Task details |
Copy every line of the entries below verbatim, keeping each character, line break and the original order.

(Data records Opens)

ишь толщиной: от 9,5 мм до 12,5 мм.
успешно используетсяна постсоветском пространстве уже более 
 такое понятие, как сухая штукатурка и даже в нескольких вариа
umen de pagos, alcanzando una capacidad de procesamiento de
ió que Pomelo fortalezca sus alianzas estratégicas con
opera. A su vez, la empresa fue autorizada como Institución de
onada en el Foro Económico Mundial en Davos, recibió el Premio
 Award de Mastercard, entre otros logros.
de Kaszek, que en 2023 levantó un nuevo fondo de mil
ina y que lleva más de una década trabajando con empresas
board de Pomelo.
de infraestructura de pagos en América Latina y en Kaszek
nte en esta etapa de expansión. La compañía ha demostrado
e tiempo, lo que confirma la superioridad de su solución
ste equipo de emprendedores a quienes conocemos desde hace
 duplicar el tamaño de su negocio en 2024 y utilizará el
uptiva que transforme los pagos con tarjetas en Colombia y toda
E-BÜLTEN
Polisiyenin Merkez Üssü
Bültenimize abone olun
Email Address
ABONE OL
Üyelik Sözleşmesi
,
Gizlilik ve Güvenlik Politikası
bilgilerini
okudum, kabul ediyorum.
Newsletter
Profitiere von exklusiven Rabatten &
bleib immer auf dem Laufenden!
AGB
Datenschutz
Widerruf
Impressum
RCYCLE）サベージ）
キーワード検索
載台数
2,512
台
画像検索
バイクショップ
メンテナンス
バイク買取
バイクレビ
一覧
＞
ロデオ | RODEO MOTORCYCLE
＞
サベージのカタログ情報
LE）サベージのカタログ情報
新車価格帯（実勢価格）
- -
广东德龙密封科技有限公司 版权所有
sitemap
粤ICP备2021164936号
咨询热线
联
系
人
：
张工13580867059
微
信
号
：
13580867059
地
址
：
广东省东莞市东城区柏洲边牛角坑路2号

(Data records Closes)

Answer box |
ишь толщиной: от 9,5 мм до 12,5 мм.
успешно используетсяна постсоветском пространстве уже более 
 такое понятие, как сухая штукатурка и даже в нескольких вариа
umen de pagos, alcanzando una capacidad de procesamiento de
ió que Pomelo fortalezca sus alianzas estratégicas con
opera. A su vez, la empresa fue autorizada como Institución de
onada en el Foro Económico Mundial en Davos, recibió el Premio
 Award de Mastercard, entre otros logros.
de Kaszek, que en 2023 levantó un nuevo fondo de mil
ina y que lleva más de una década trabajando con empresas
board de Pomelo.
de infraestructura de pagos en América Latina y en Kaszek
nte en esta etapa de expansión. La compañía ha demostrado
e tiempo, lo que confirma la superioridad de su solución
ste equipo de emprendedores a quienes conocemos desde hace
 duplicar el tamaño de su negocio en 2024 y utilizará el
uptiva que transforme los pagos con tarjetas en Colombia y toda
E-BÜLTEN
Polisiyenin Merkez Üssü
Bültenimize abone olun
Email Address
ABONE OL
Üyelik Sözleşmesi
,
Gizlilik ve Güvenlik Politikası
bilgilerini
okudum, kabul ediyorum.
Newsletter
Profitiere von exklusiven Rabatten &
bleib immer auf dem Laufenden!
AGB
Datenschutz
Widerruf
Impressum
RCYCLE）サベージ）
キーワード検索
載台数
2,512
台
画像検索
バイクショップ
メンテナンス
バイク買取
バイクレビ
一覧
＞
ロデオ | RODEO MOTORCYCLE
＞
サベージのカタログ情報
LE）サベージのカタログ情報
新車価格帯（実勢価格）
- -
广东德龙密封科技有限公司 版权所有
sitemap
粤ICP备2021164936号
咨询热线
联
系
人
：
张工13580867059
微
信
号
：
13580867059
地
址
：
广东省东莞市东城区柏洲边牛角坑路2号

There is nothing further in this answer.